Bond, Crapbat, Metroid, Shaq, Spiderman
NO DISQUALIFICATION TRIPLE THREAT MATCH FOR #1 CONTENDERSHIP BOOKER T (Houston, TX-256 pounds (already in the ring)) vs. ROB VAN DAM (Battle Creek, MI-235 pounds) vs. KING CHRIS JERICHO (of the world (with new music (Winnipeg, Manitoba-227 pounds)))
Booker spinkicks Jericho, 2. RVD knocks Jericho out and hurricanranas Booker. Standing moonsault, 2. Booker with a sidewalk slam for two, ducks a Jericho belt shot but not the second. Cover, 2.RVD spinkicks Jericho, 2. Shots in the corner reversed into some Jericho chops. Irish whip reversed, monkey flip by RVD, 2. Choking him in the corner, Jericho with a spinkick, 2. Jericho hitting RVD, now RVD's hitting Jericho. Springboard dropkick, Booker breaks up count at 1. Jericho chops Booker, Booker with a flying clothesline for Jericho. Holy crap! It's the Walls of Booker T! RVD with a scissors kick for Booker! Jericho's going up top, holy crap! A FLAWLESS frog splash by Jericho! It wasn't like the *****; it was more like Eddie's. Plus, he didn't injure anybody doing it! Cover, 2. Jericho and Booker exchange punches, Booker winning, Jericho clotheslines Booker. Shots in the corner, now a choke and a dropkick. Booker with a kick but RVD stops the roony before T can execute it. RVD WOW Catapults Jericho out of the ring, Jericho with a SICK bulldog on the floor. Booker with a baseball slide to Jericho and a scissors kick for RVD. Spinebuster on Jericho gets two, chops in the corner lead to a bulldog by Jericho. Lionsault misses, T with the spinaroony and a spinkick. Now CHRISTIAN is out with a chair to Booker's back. Cover, 2. Walls of Jericho locked in; Booker trying to get to ropes...Jericho walks him back! But now SCOTT STEINER is out and he saves Booker. He beats the holy crap out of Jericho, then leaves him for RVD, who slowly climbs the ropes and hits the ***** for the victory. Winner by pinfall- ROB VAN DAM Time of match- 11 minutes, 41 seconds SHAWN MICHAELS is out now and he congratulates RVD. Hand of Friendship extended, taken, HBK raises RVD's hand, we're out.
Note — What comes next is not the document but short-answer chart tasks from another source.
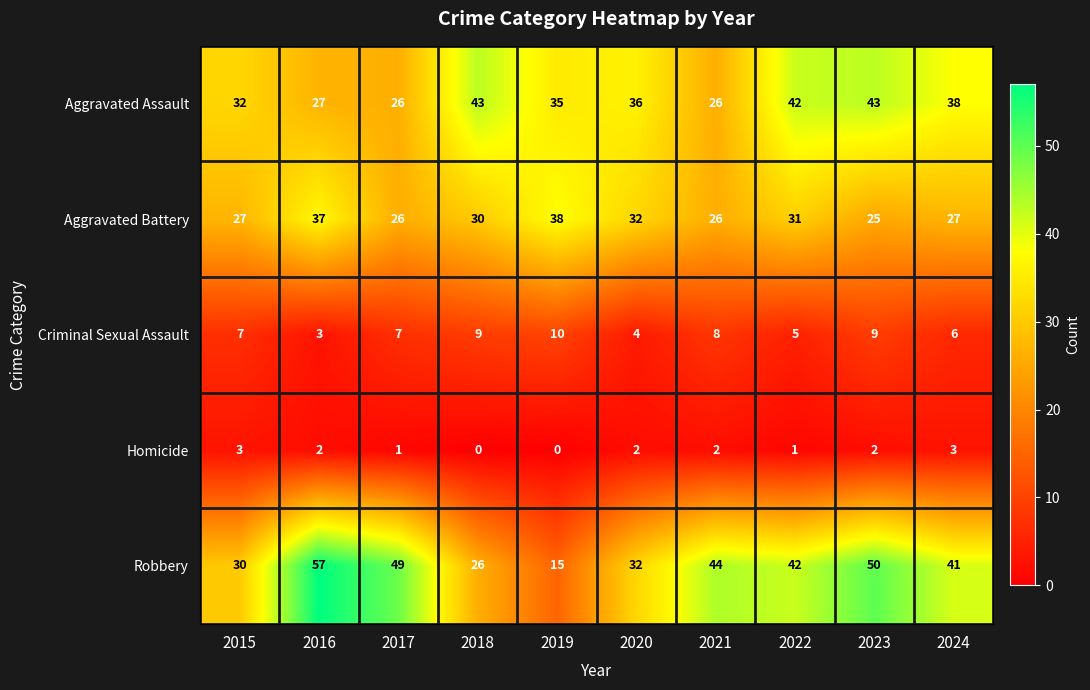

Which series has the largest total across all categories?

Robbery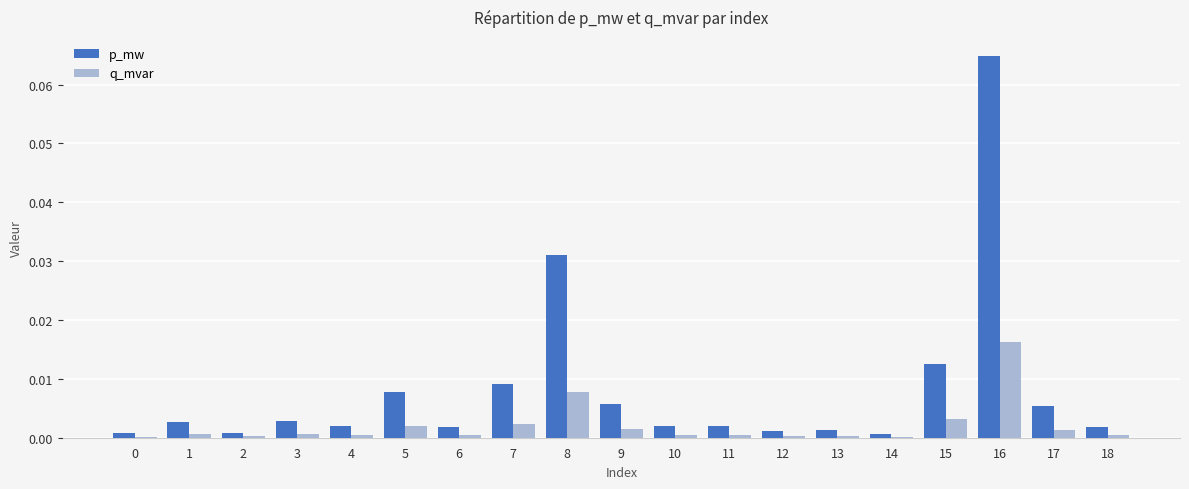

What are all the series names shown in the legend?

p_mw, q_mvar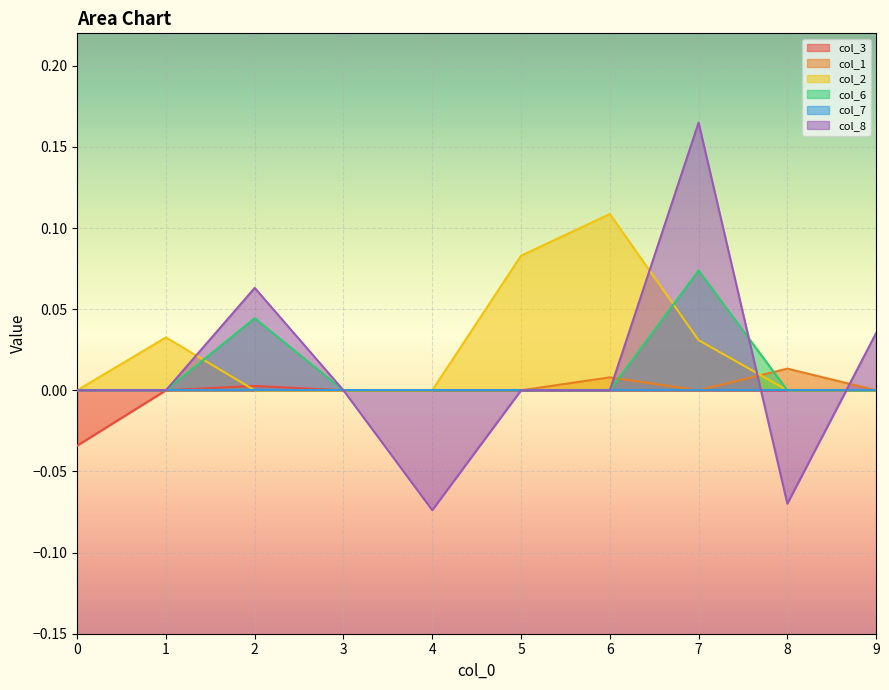

At which label is col_3 closest to 0?

1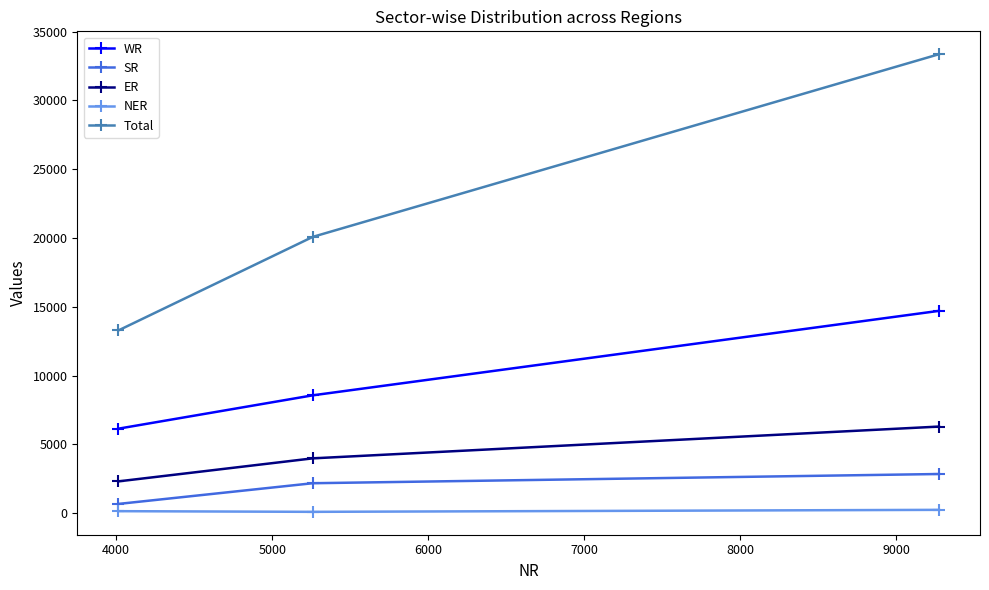

List the series in order of their peak value, highest first.

Total, WR, ER, SR, NER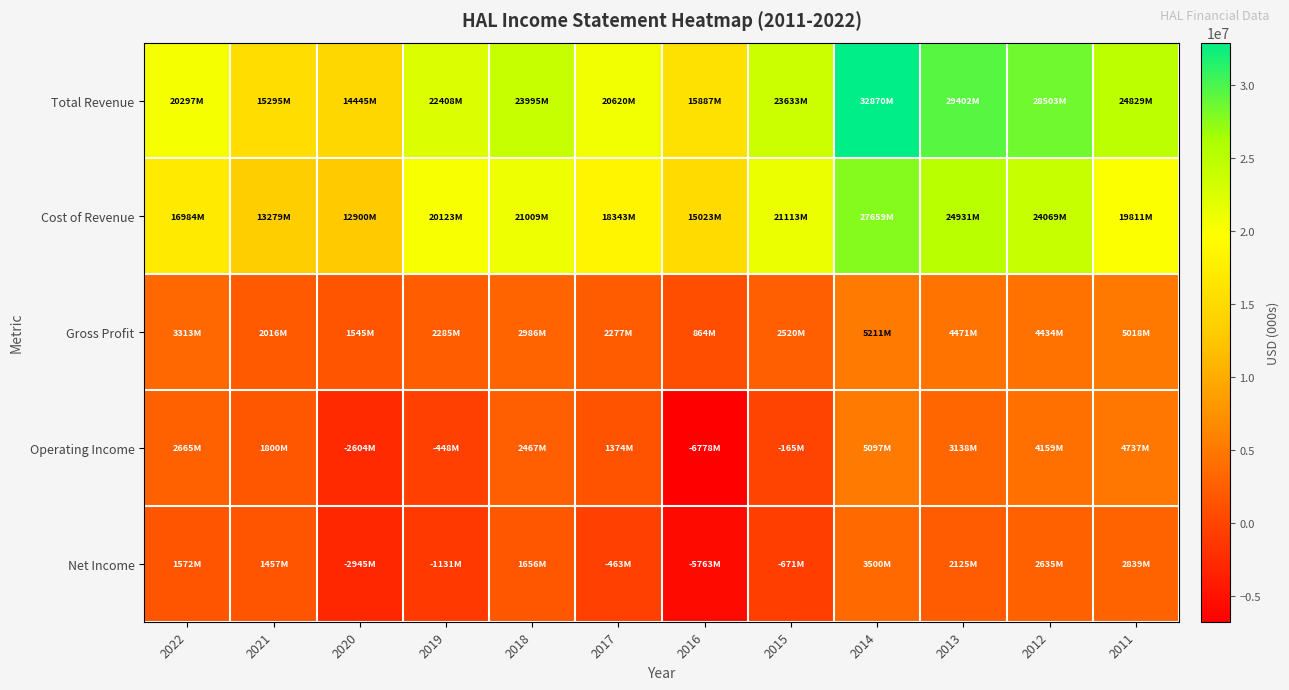

Reading left to right, what are all the values shown in this chart?

Total Revenue: 2022=20297000	2021=15295000	2020=14445000	2019=22408000	2018=23995000	2017=20620000	2016=15887000	2015=23633000	2014=32870000	2013=29402000	2012=28503000	2011=24829000
Cost of Revenue: 2022=16984000	2021=13279000	2020=12900000	2019=20123000	2018=21009000	2017=18343000	2016=15023000	2015=21113000	2014=27659000	2013=24931000	2012=24069000	2011=19811000
Gross Profit: 2022=3313000	2021=2016000	2020=1545000	2019=2285000	2018=2986000	2017=2277000	2016=864000	2015=2520000	2014=5211000	2013=4471000	2012=4434000	2011=5018000
Operating Income: 2022=2665000	2021=1800000	2020=-2604000	2019=-448000	2018=2467000	2017=1374000	2016=-6778000	2015=-165000	2014=5097000	2013=3138000	2012=4159000	2011=4737000
Net Income: 2022=1572000	2021=1457000	2020=-2945000	2019=-1131000	2018=1656000	2017=-463000	2016=-5763000	2015=-671000	2014=3500000	2013=2125000	2012=2635000	2011=2839000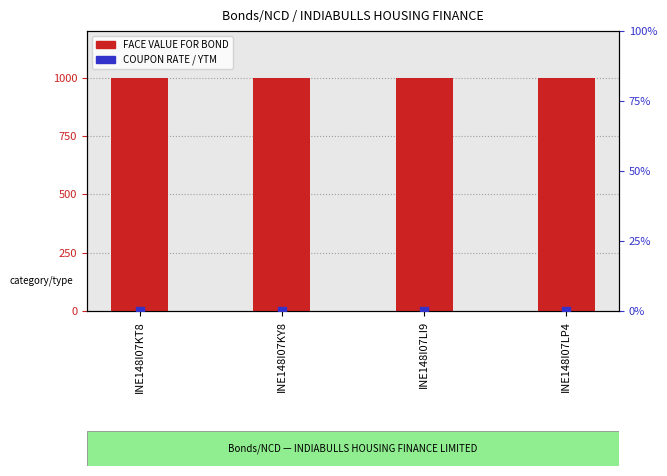

At how many categories does at least one series exceed 36?

4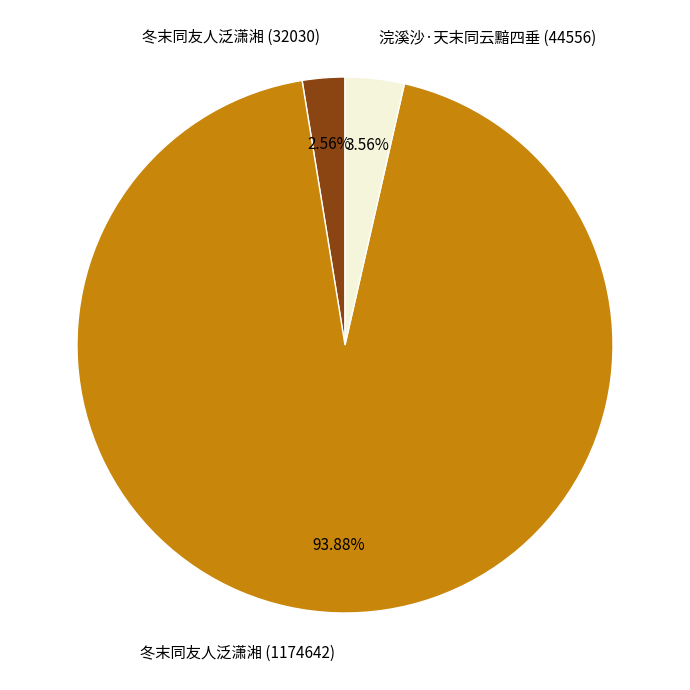

Which category has the biggest portion of the pie?

冬末同友人泛潇湘 (1174642)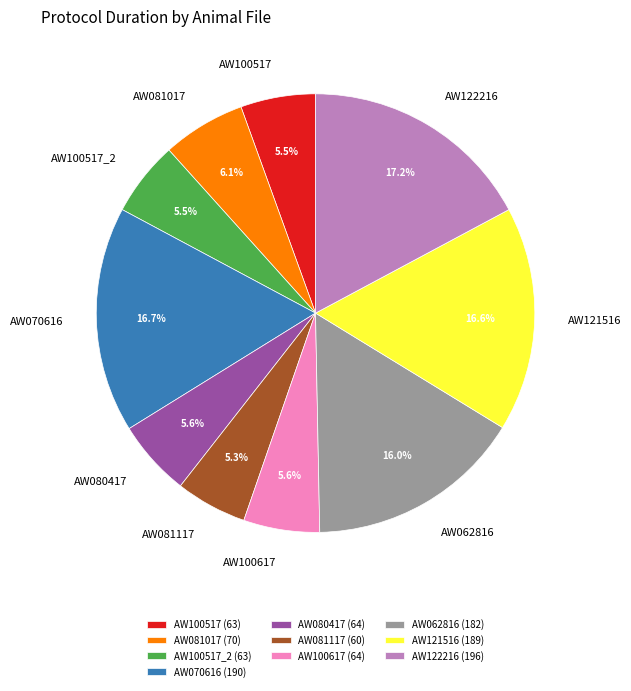

Which slice is the largest?

AW122216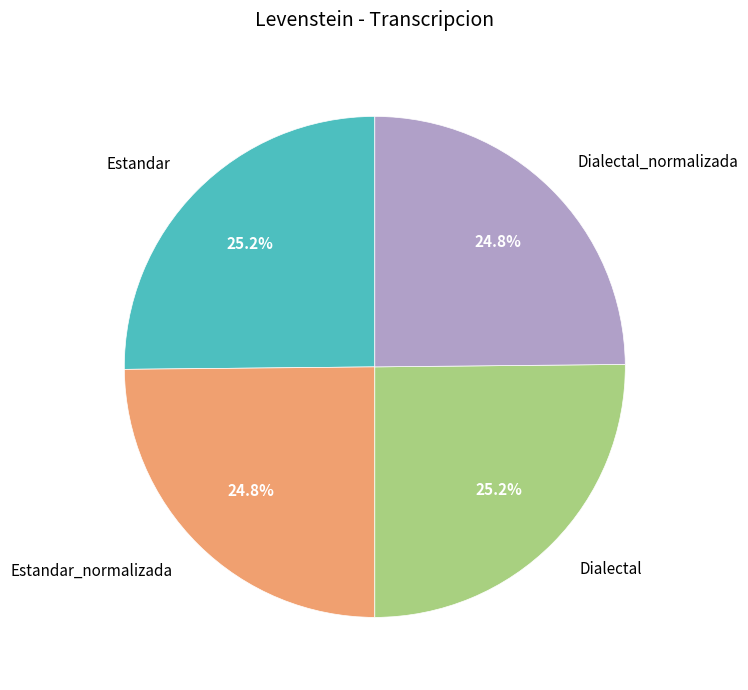

Does any single category account for the majority?

No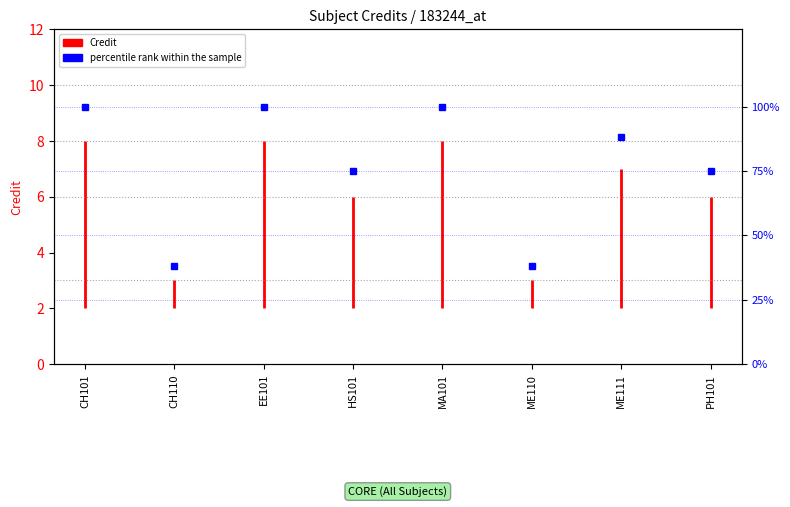

At which label is the value closest to 69?

HS101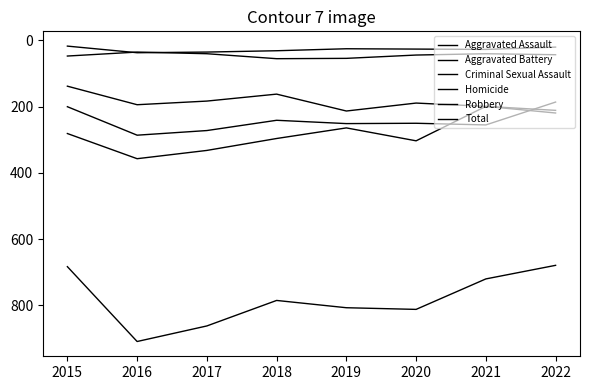

List the labels in order of Total value, largest first.

2016, 2017, 2020, 2019, 2018, 2021, 2015, 2022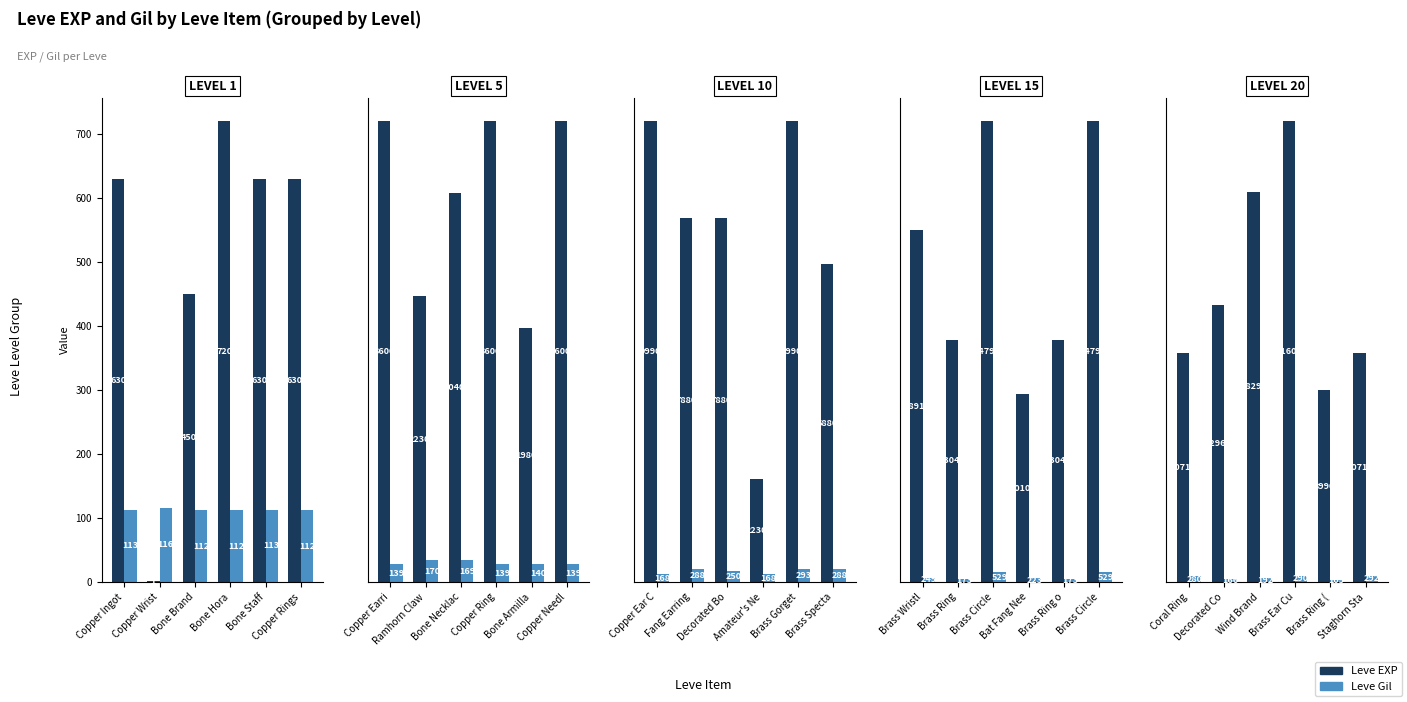

Are the bars horizontal?

No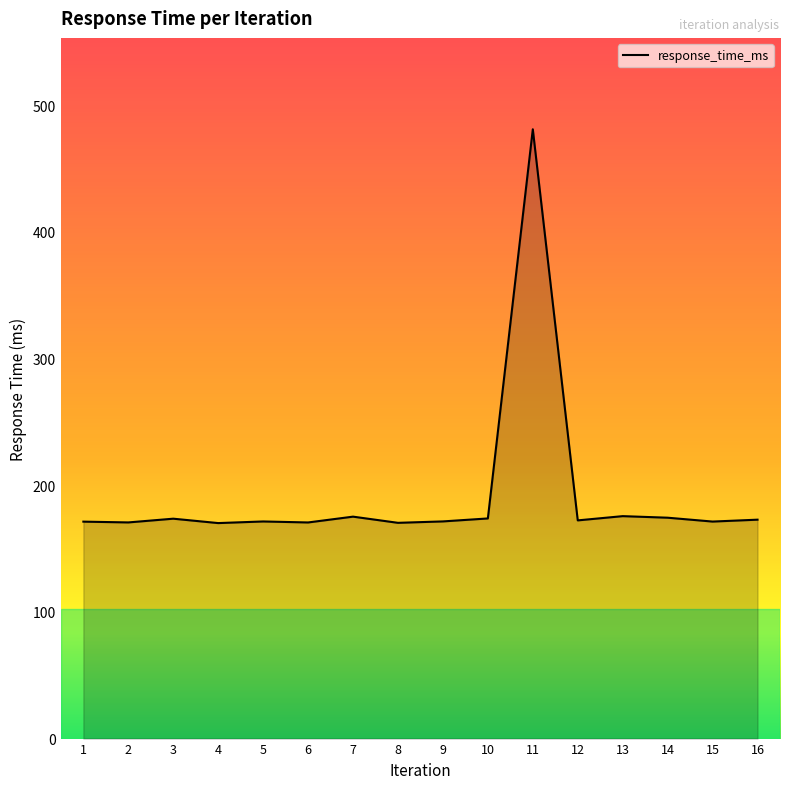

What is the difference between the maximum and second lowest values?

310.7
Interesting note: The clock in my living room is always at 11:07 when Raw ends. Tonight it displayed 11:02 at Raw's end. Is TNN actually committed to getting CSI on at 11:05? Is this a sweeps month ploy? Is it Vince saying he just CAN'T have a full Raw without Triple H? Do I look like I know?
Why do I watch? Because every episode has the potential to be the best one ever, and I'll be DAMNED if I'm gonna miss that one after sitting through this shit.
Jeb...Quality stuff. Gugs...Well, thanks man, glad you liked it. Steph...Er...I'm adopted...Hogan's not my biological dad. I will say this though. You are the only female I have ever met who thinks Triple H is attractive.